SUPPLIED PASSAGE:
- - - -
NHS trusts embrace to improve patient safety in theatres
Patient safety specialists at two major NHS trusts in Devon have spent a day in the life of each other’s operating theatres, demonstrating how shared learning and fresh perspectives can help drive safety improvements in healthcare.
Torbay and South Devon NHS Foundation Trust (TSDFT) and University Hospitals Plymouth NHS Trust (UHP) have embraced a collaboration, facilitated by Health Innovation South West, to improve patient safety and quality in their operating theatres.
The productive peer-to-peer exercise was built on strong support from senior leadership and staff open to embracing an opportunity to test assumptions and improve system working through open communication.
Recognising that theatre environments can be siloed, coupled with a lens of curiosity, patient safety specialists in Devon were keen to understand how their practices aligned to those of neighbouring trusts, and what they could learn about how their differences to prevent low harm events.
The South West Patient Safety Collaborative, hosted by Health Innovation South West, connected the teams and a plan was made for each team to spend a day in the other’s theatre environment. Together they agreed an observation framework focused on safety practices and processes, and provided feedback directly to the other team.
- - - -
TASK TO CARRY OUT: Continue the article on the Devon NHS trusts' theatre safety exchange, starting right after its final sentence. The lines that follow have no connection to the article on the Devon theatre safety exchange.

Records taken from a dataset:
- - - -
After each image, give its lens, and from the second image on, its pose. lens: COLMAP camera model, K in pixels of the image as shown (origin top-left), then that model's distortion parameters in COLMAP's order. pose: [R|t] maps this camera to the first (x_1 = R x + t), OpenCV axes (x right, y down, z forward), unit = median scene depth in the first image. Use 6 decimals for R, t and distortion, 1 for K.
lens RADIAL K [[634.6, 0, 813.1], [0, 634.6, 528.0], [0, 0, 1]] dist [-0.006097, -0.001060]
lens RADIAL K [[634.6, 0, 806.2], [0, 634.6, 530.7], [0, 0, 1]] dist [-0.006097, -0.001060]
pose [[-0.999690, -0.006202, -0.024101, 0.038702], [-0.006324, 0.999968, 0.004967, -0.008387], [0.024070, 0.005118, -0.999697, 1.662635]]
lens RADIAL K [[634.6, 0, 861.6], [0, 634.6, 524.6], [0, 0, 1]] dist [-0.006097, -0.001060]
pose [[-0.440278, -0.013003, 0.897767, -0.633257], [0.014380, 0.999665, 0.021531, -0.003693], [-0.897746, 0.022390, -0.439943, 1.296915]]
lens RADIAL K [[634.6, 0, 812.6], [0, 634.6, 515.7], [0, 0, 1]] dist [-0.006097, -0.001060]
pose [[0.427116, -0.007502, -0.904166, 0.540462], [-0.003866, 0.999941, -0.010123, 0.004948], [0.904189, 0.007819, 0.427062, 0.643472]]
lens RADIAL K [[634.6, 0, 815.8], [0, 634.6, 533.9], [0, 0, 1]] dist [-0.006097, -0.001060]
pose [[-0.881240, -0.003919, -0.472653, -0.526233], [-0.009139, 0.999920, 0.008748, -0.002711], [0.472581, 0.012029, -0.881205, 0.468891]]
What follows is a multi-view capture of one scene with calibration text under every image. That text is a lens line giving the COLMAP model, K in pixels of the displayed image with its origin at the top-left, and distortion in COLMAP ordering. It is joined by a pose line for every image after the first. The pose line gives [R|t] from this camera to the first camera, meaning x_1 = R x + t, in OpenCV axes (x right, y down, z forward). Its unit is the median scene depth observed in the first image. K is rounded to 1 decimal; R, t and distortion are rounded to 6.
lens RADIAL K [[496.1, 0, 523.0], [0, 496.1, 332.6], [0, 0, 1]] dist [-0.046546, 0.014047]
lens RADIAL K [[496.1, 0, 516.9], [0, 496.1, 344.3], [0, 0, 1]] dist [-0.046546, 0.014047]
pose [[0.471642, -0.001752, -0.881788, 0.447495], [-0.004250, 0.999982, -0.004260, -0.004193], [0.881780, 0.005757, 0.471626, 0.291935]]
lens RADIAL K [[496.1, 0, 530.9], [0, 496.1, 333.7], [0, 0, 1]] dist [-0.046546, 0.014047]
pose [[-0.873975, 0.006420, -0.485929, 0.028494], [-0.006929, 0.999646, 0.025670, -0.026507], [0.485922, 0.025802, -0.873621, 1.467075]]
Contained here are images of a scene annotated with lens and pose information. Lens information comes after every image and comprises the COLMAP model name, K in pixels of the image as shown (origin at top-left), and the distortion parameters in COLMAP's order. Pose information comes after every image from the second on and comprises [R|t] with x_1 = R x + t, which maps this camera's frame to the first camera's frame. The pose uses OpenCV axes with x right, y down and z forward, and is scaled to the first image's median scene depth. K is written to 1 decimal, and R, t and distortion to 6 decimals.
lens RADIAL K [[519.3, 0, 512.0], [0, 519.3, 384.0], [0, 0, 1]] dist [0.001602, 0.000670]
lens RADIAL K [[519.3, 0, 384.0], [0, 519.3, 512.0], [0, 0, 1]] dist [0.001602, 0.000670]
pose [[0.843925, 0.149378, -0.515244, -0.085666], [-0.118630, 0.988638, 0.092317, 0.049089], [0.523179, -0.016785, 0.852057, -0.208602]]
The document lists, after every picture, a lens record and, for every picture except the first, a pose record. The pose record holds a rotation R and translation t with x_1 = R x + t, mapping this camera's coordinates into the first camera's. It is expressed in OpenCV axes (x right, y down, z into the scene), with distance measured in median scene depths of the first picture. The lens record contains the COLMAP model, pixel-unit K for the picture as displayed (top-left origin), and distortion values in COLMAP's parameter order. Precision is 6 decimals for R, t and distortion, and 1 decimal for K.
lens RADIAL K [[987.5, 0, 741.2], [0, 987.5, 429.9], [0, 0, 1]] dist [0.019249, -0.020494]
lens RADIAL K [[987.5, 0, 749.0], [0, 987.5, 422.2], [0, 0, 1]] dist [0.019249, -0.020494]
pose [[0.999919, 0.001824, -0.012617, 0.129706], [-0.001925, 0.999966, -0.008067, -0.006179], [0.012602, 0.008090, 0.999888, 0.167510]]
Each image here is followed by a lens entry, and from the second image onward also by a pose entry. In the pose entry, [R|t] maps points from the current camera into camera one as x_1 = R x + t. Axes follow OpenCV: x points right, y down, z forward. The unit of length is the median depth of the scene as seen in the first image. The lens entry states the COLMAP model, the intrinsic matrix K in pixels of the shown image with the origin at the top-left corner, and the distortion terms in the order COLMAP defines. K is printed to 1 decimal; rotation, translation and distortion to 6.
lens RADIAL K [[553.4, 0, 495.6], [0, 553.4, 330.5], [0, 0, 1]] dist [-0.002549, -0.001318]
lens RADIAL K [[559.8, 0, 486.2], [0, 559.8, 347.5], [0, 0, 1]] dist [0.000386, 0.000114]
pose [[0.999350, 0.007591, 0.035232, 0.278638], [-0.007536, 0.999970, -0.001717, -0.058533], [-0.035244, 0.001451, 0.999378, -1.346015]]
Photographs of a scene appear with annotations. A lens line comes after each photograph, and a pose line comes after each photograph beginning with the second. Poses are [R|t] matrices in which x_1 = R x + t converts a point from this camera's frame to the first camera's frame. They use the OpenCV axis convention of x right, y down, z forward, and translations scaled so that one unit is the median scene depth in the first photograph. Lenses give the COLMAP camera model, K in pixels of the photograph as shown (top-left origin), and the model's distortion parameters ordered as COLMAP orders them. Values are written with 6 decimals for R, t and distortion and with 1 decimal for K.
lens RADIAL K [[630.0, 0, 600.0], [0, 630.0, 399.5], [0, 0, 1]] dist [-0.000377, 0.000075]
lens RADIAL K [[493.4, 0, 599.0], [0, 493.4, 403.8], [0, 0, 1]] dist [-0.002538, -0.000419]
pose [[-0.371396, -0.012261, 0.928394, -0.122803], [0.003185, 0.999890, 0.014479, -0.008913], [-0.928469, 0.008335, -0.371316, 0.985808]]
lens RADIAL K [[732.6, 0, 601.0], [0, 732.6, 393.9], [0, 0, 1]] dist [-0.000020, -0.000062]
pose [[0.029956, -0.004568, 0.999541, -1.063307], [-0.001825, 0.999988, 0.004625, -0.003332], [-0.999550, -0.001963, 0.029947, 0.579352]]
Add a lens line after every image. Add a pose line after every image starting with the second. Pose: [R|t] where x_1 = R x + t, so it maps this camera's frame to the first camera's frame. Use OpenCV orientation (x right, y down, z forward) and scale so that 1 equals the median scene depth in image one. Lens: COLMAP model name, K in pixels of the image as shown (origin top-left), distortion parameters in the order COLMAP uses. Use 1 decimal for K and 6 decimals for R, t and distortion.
- - - -
FINAL ANSWER:
While theatre teams initially had reservations about being observed by peers, these were swiftly overcome by the realisation that there was much to learn from each other.
Maria Patterson, Associate Director of Patient Safety and Quality at Torbay and South Devon NHS Foundation Trust, said: “The teams enjoyed meeting each other, which helped alleviate feelings of isolation in the theatre environment”, said Maria. “This proactive and positive engagement ensured that the collaboration was not perceived as a critical assessment, but rather as a constructive and supportive exercise.”
For Susan Pendleton, Matron at University Hospitals Plymouth NHS Trust, the familiarity and expertise of the teams made it easier to share constructive feedback. “The observations were reassuring as they aligned with areas already being worked on, highlighting the value of peer reviews”, said Susan.
Teams taking part described sessions as engaging and constructive, soliciting good practice and areas for improvement, such as the WHO Surgical Safety Checklist and documenting team briefs and debriefs. Both trusts recognised the importance of transparency and openness in making the exercise productive and to help foster a culture of continuous improvement.
Senior support was also vital. “The chief nurses were hugely supportive and enthusiastic about the collaboration”, said Maria. “This support was crucial in ensuring the success of the initiative and demonstrated the importance of system-wide collaboration and continuous learning.”
The exercise has encouraged both trusts to reconsider their strategies for sharing incidents, actions or changes internally within their organisations, including by way of digital alerts, newsletters and matron updates to theatre teams.
By addressing barriers and maintaining open communication, other trusts can also benefit from similar collaborative exercises.
As for advice to other patient safety teams interested in exploring peer-to-peer collaboration exercises? “Be brave and reach out”, advises Maria. “Schedule meetings and agree on specific areas for observation”, emphasises Susan.